The speaker found particularly offensive the prayer Conroy offered during the tax cut debate when he prayed that legislators would “guarantee that there are not winners and losers under new tax laws, but benefits balanced and shared by all Americans.”
 
Shortly thereafter, Conroy says, Ryan approached him to say, “Padre, you just got to stay out of politics.”
 
At various times since, however, Conroy has offered prayers that legislators would act with decency and compassion for their fellow human beings. The ideas espoused are classic New Testament fare, notions like …
 
  • helping “the least among us”
  • serving “other people in their need . . . those who work but still struggle to make ends meet”
  • being “mindful of those whom they represent who possess little or no power”

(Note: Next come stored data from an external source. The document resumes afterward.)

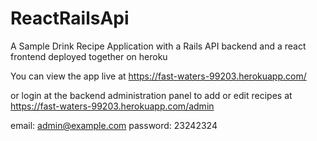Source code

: # ReactRailsApi

A Sample Drink Recipe Application with a Rails API backend and a react frontend deployed together on heroku

You can view the app live at https://fast-waters-99203.herokuapp.com/

or login at the backend administration panel to add or edit recipes at https://fast-waters-99203.herokuapp.com/admin

email: admin@example.com
password: 23242324

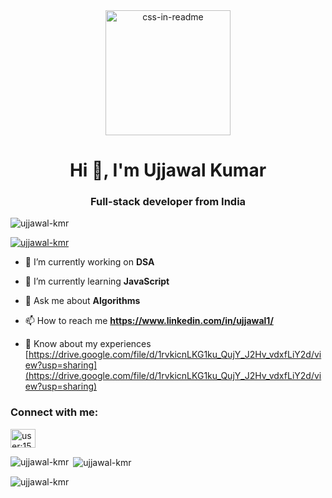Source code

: <div align="center"><img src="https://camo.githubusercontent.com/e99ebbea9b97b0eb6c21ec49247354c453de695c1586178666e02e05fb3aca6c/68747470733a2f2f692e67697068792e636f6d2f6d656469612f38333648694a633770677a7938694e58436e2f67697068792e676966" height="200" alt="css-in-readme"></div>
<h1 align="center">Hi 👋, I'm Ujjawal Kumar</h1>
<h3 align="center">Full-stack developer from India</h3>

<p align="left"> <img src="https://komarev.com/ghpvc/?username=ujjawal-kmr&label=Profile%20views&color=0e75b6&style=flat" alt="ujjawal-kmr" /> </p>

<p align="left"> <a href="https://github.com/ryo-ma/github-profile-trophy"><img src="https://github-profile-trophy.vercel.app/?username=ujjawal-kmr" alt="ujjawal-kmr" /></a> </p>

- 🔭 I’m currently working on **DSA**

- 🌱 I’m currently learning **JavaScript**

- 💬 Ask me about **Algorithms**

- 📫 How to reach me **https://www.linkedin.com/in/ujjawal1/**

- 📄 Know about my experiences [https://drive.google.com/file/d/1rvkicnLKG1ku_QujY_J2Hv_vdxfLiY2d/view?usp=sharing](https://drive.google.com/file/d/1rvkicnLKG1ku_QujY_J2Hv_vdxfLiY2d/view?usp=sharing)

<h3 align="left">Connect with me:</h3>
<p align="left">
<a href="https://stackoverflow.com/users/15375057/ujjawal-kumar" target="blank"><img align="center" src="https://raw.githubusercontent.com/rahuldkjain/github-profile-readme-generator/master/src/images/icons/Social/stack-overflow.svg" alt="user:15375057" height="30" width="40" /></a>
</p>

<p><img align="left" src="https://github-readme-stats.vercel.app/api/top-langs?username=ujjawal-kmr&show_icons=true&locale=en&layout=compact" alt="ujjawal-kmr" /></p>

<p>&nbsp;<img align="center" src="https://github-readme-stats.vercel.app/api?username=ujjawal-kmr&show_icons=true&locale=en" alt="ujjawal-kmr" /></p>

<p><img align="center" src="https://github-readme-streak-stats.herokuapp.com/?user=ujjawal-kmr&" alt="ujjawal-kmr" /></p>
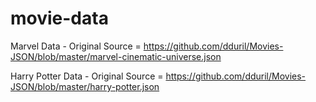 # movie-data

Marvel Data - Original Source = https://github.com/dduril/Movies-JSON/blob/master/marvel-cinematic-universe.json


Harry Potter Data - Original Source = https://github.com/dduril/Movies-JSON/blob/master/harry-potter.json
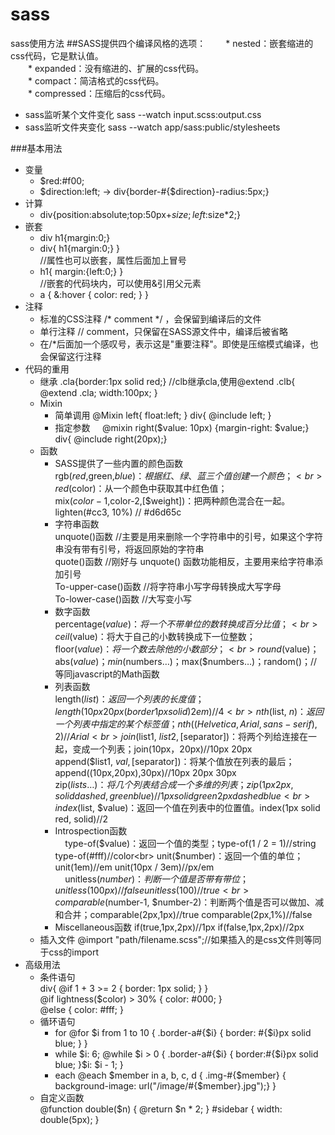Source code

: # sass
sass使用方法
##SASS提供四个编译风格的选项：
　　* nested：嵌套缩进的css代码，它是默认值。<br>
　　* expanded：没有缩进的、扩展的css代码。<br>
　　* compact：简洁格式的css代码。<br>
　　* compressed：压缩后的css代码。<br>
  
+ sass监听某个文件变化
    sass --watch input.scss:output.css
+ sass监听文件夹变化
    sass --watch app/sass:public/stylesheets

###基本用法
+ 变量
  * $red:#f00;
  * $direction:left;  ->  div{border-#{$direction}-radius:5px;}
+ 计算
    * div{position:absolute;top:50px+$size;left:$size*2;}
+ 嵌套
    * div h1{margin:0;}<br>
    * div{ h1{margin:0;} }<br>
    //属性也可以嵌套，属性后面加上冒号
    * h1{ margin:{left:0;} } <br>
     //嵌套的代码块内，可以使用&引用父元素
    * a { &:hover { color: red; } }<br>
+ 注释
    * 标准的CSS注释 /* comment */ ，会保留到编译后的文件
    * 单行注释 // comment，只保留在SASS源文件中，编译后被省略
    * 在/*后面加一个感叹号，表示这是"重要注释"。即使是压缩模式编译，也会保留这行注释
+ 代码的重用
    * 继承
      .cla{border:1px solid red;}
      //clb继承cla,使用@extend
      .clb{ @extend .cla; width:100px; }
    * Mixin
      * 简单调用
      @Mixin left{ float:left; }
      div{ @include left; }
      * 指定参数
      @mixin right($value: 10px) {margin-right: $value;}
      div{ @include right(20px);}
    * 函数
      * SASS提供了一些内置的颜色函数<br>
       rgb($red,$green,$blue)：根据红、绿、蓝三个值创建一个颜色；<br>
       red($color)：从一个颜色中获取其中红色值；<br>
       mix($color-1,$color-2,[$weight])：把两种颜色混合在一起。<br>
       lighten(#cc3, 10%) // #d6d65c<br>
      * 字符串函数<br>
       unquote()函数 //主要是用来删除一个字符串中的引号，如果这个字符串没有带有引号，将返回原始的字符串<br>
       quote()函数   //刚好与  unquote()  函数功能相反，主要用来给字符串添加引号<br>
       To-upper-case()函数 //将字符串小写字母转换成大写字母<br>
       To-lower-case()函数 //大写变小写<br>
      * 数字函数<br>
       percentage($value)：将一个不带单位的数转换成百分比值；<br>
       ceil($value)：将大于自己的小数转换成下一位整数；<br>
       floor($value)：将一个数去除他的小数部分；<br>
       round($value)；abs($value)；min($numbers…)；max($numbers…)；random()；//等同javascript的Math函数
      * 列表函数<br>
       length($list)：返回一个列表的长度值；length(10px 20px (border 1px solid) 2em)//4<br>
       nth($list, $n)：返回一个列表中指定的某个标签值；nth((Helvetica,Arial,sans-serif),2)//Arial<br>
       join($list1, $list2, [$separator])：将两个列给连接在一起，变成一个列表；join(10px，20px)//10px 20px<br>
       append($list1, $val, [$separator])：将某个值放在列表的最后；append((10px,20px),30px)//10px 20px 30px<br>
       zip($lists…)：将几个列表结合成一个多维的列表；zip(1px 2px,solid dashed,green blue)//1px solid green 2px dashed blue<br>
       index($list, $value)：返回一个值在列表中的位置值。index(1px solid red, solid)//2<br>
      * Introspection函数<br>
       type-of($value)：返回一个值的类型；type-of(1 / 2 = 1)//string  type-of(#fff)//color<br>
       unit($number)：返回一个值的单位；unit(1em)//em  unit(10px / 3em)//px/em<br>
       unitless($number)：判断一个值是否带有带位；unitless(100px)//false  unitless(100)//true<br>
       comparable($number-1, $number-2)：判断两个值是否可以做加、减和合并；comparable(2px,1px)//true  comparable(2px,1%)//false<br>
      * Miscellaneous函数
       if(true,1px,2px)//1px  if(false,1px,2px)//2px
    * 插入文件
      @import "path/filename.scss";//如果插入的是css文件则等同于css的import
+ 高级用法  
    * 条件语句<br>
      div{ @if 1 + 3 >= 2 { border: 1px solid; } }<br>
      @if lightness($color) > 30% { color: #000; } <br>
      @else { color: #fff; }
    * 循环语句
      * for 
         @for $i from 1 to 10 { .border-a#{$i} { border: #{$i}px solid blue; } }
      * while
         $i: 6;
         @while $i > 0 { .border-a#{$i} { border:#{$i}px solid blue; }$i: $i - 1; }
      * each
         @each $member in a, b, c, d { .img-#{$member} { background-image: url("/image/#{$member}.jpg");} }  
    * 自定义函数<br>
       @function double($n) { @return $n * 2; }
       \#sidebar { width: double(5px); }

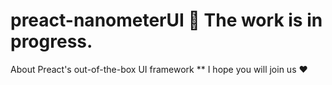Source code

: # preact-nanometerUI :construction:  The work is in progress. 
About Preact's out-of-the-box UI framework
** I hope you will join us ❤
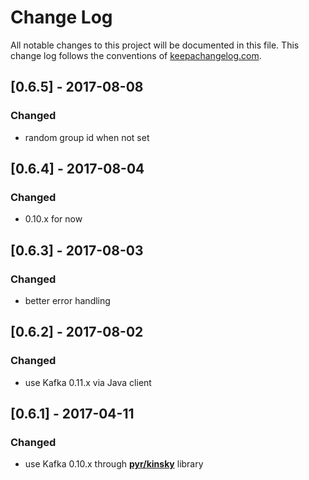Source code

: # Change Log
All notable changes to this project will be documented in this file. This change log follows the conventions of [keepachangelog.com](http://keepachangelog.com/).

## [0.6.5] - 2017-08-08
### Changed
- random group id when not set

## [0.6.4] - 2017-08-04
### Changed
- 0.10.x for now

## [0.6.3] - 2017-08-03
### Changed
- better error handling

## [0.6.2] - 2017-08-02
### Changed
- use Kafka 0.11.x via Java client

## [0.6.1] - 2017-04-11
### Changed
- use Kafka 0.10.x through **[pyr/kinsky](https://github.com/pyr/kinsky)** library
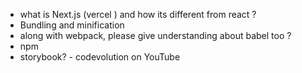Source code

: - what is Next.js (vercel ) and how its different from react ?
- Bundling and minification
- along with webpack, please give understanding about babel too ?
- npm
- storybook? - codevolution on YouTube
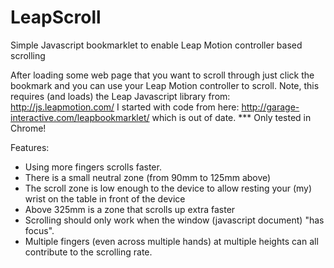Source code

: LeapScroll
==========

Simple Javascript bookmarklet to enable Leap Motion controller based scrolling


After loading some web page that you want to scroll through just click the bookmark and you can use your Leap Motion controller to scroll. Note, this requires (and loads) the Leap Javascript library from: http://js.leapmotion.com/ I started with code from here: http://garage-interactive.com/leapbookmarklet/ which is out of date. *** Only tested in Chrome!

Features:
 - Using more fingers scrolls faster.
 - There is a small neutral zone (from 90mm to 125mm above)
 - The scroll zone is low enough to the device to allow resting your (my) wrist on the table in front of the device
 - Above 325mm is a zone that scrolls up extra faster
 - Scrolling should only work when the window (javascript document) "has focus".
 - Multiple fingers (even across multiple hands) at multiple heights can all contribute to the scrolling rate.

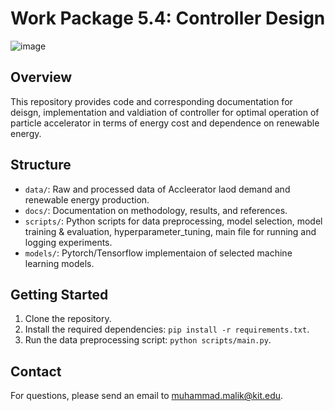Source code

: # Work Package 5.4: Controller Design

![image](https://github.com/user-attachments/assets/356faf7e-ff14-48ea-9ac2-c0e2b5dd8989)


## Overview
This repository provides code and corresponding documentation for deisgn, implementation and valdiation of controller for optimal operation of particle accelerator in terms of energy cost and dependence on renewable energy. 

## Structure
- `data/`: Raw and processed data of Accleerator laod demand and renewable energy production.
- `docs/`: Documentation on methodology, results, and references.
- `scripts/`: Python scripts for data preprocessing, model selection, model training & evaluation, hyperparameter_tuning, main file for running and logging experiments.
- `models/`: Pytorch/Tensorflow implementaion of selected machine learning models.


## Getting Started
1. Clone the repository.
2. Install the required dependencies: `pip install -r requirements.txt`.
3. Run the data preprocessing script: `python scripts/main.py`.

## Contact
For questions, please send an email to muhammad.malik@kit.edu.

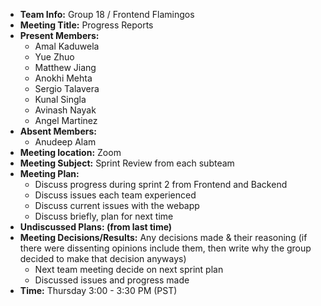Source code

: * **Team Info:** Group 18 / Frontend Flamingos
* **Meeting Title:** Progress Reports
* **Present Members:**
  - Amal Kaduwela
  - Yue Zhuo
  - Matthew Jiang
  - Anokhi Mehta
  - Sergio Talavera
  - Kunal Singla
  - Avinash Nayak
  - Angel Martinez
* **Absent Members:**
  - Anudeep Alam
* **Meeting location:** Zoom
* **Meeting Subject:** Sprint Review from each subteam
* **Meeting Plan:**
  - Discuss progress during sprint 2 from Frontend and Backend
  - Discuss issues each team experienced
  - Discuss current issues with the webapp
  - Discuss briefly, plan for next time
* **Undiscussed Plans: (from last time)**
* **Meeting Decisions/Results:** Any decisions made & their reasoning (if there were dissenting opinions include them, then write why the group decided to make that decision anyways)
  - Next team meeting decide on next sprint plan
  - Discussed issues and progress made
* **Time:** Thursday 3:00 - 3:30 PM (PST)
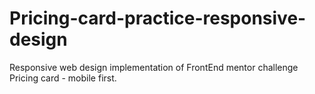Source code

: # Pricing-card-practice-responsive-design
Responsive web design implementation of FrontEnd mentor challenge Pricing card - mobile first.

  • acting to “fulfill the hopes of those who long for peace and security for their children”
 
Having had enough of all that, Ryan demanded Conroy’s resignation. 
 
“Only in this perverted time could a priest lose his job after committing the sin of crying out for justice for the poor,” writes Dana Milbank, columnist for The Washington Post. “But then, look around: Everywhere are the signs of a rising kleptocracy. The $1.5 billion tax cut did make winners of corporations and the wealthy.”
 
And Paul Ryan? His dismissal of the chaplain shows, as a prosecutor would say, consciousness of guilt.